+++ Source data
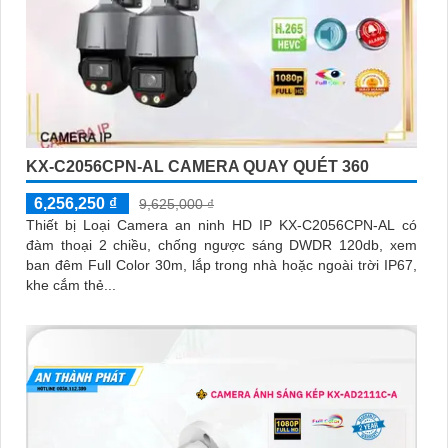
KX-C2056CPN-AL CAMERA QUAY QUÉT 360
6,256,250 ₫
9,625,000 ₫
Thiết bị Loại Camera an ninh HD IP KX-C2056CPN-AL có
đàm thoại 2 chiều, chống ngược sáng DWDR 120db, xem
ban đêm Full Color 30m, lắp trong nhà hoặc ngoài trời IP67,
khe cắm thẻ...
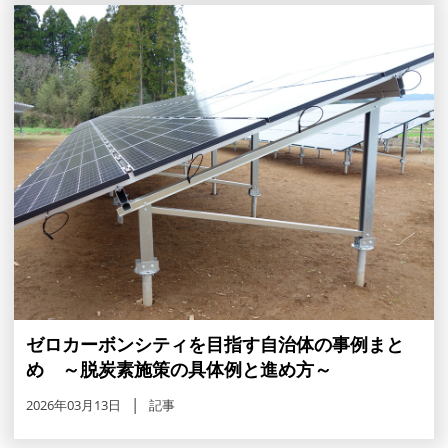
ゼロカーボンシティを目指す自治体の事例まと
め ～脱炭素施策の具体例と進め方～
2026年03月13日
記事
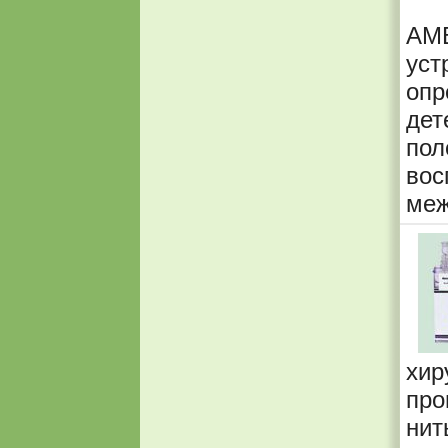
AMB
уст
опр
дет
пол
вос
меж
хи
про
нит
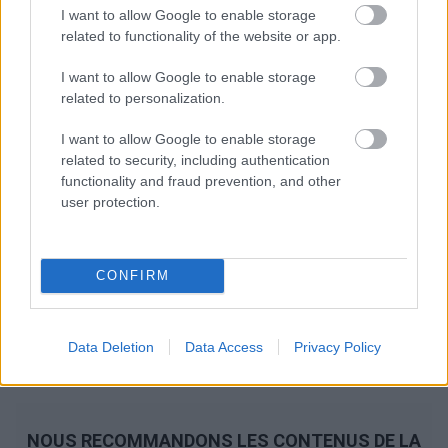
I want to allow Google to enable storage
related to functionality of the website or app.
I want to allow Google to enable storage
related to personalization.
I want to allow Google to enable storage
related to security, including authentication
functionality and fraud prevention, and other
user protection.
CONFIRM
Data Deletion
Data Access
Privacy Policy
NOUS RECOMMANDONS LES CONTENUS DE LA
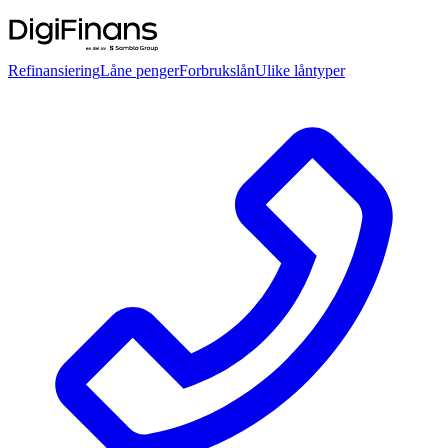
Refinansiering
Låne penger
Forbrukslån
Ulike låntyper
++++++
+++ Source data
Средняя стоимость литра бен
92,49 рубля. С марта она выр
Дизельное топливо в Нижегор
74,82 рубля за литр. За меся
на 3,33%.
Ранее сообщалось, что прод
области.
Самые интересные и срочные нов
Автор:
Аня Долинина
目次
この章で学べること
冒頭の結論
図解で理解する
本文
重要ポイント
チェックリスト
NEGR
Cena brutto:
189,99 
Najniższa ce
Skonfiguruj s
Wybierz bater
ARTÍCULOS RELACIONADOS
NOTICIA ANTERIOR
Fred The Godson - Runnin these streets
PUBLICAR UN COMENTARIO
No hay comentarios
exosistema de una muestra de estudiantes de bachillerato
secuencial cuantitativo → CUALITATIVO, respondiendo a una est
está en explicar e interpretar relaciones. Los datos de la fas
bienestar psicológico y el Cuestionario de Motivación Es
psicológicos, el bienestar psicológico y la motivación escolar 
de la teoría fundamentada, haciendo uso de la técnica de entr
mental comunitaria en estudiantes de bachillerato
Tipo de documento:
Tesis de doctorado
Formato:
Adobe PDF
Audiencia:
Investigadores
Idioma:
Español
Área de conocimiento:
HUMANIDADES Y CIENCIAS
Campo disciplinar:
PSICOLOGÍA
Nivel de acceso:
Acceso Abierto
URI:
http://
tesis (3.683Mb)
++++++
In your answer, include only the lines above starting at the line that holds "74,82 рубля за литр. За меся" and ending at the line that holds "NOTICIA ANTERIOR", copied exactly.

_Task result:_
74,82 рубля за литр. За меся
на 3,33%.
Ранее сообщалось, что прод
области.
Самые интересные и срочные нов
Автор:
Аня Долинина
目次
この章で学べること
冒頭の結論
図解で理解する
本文
重要ポイント
チェックリスト
NEGR
Cena brutto:
189,99 
Najniższa ce
Skonfiguruj s
Wybierz bater
ARTÍCULOS RELACIONADOS
NOTICIA ANTERIOR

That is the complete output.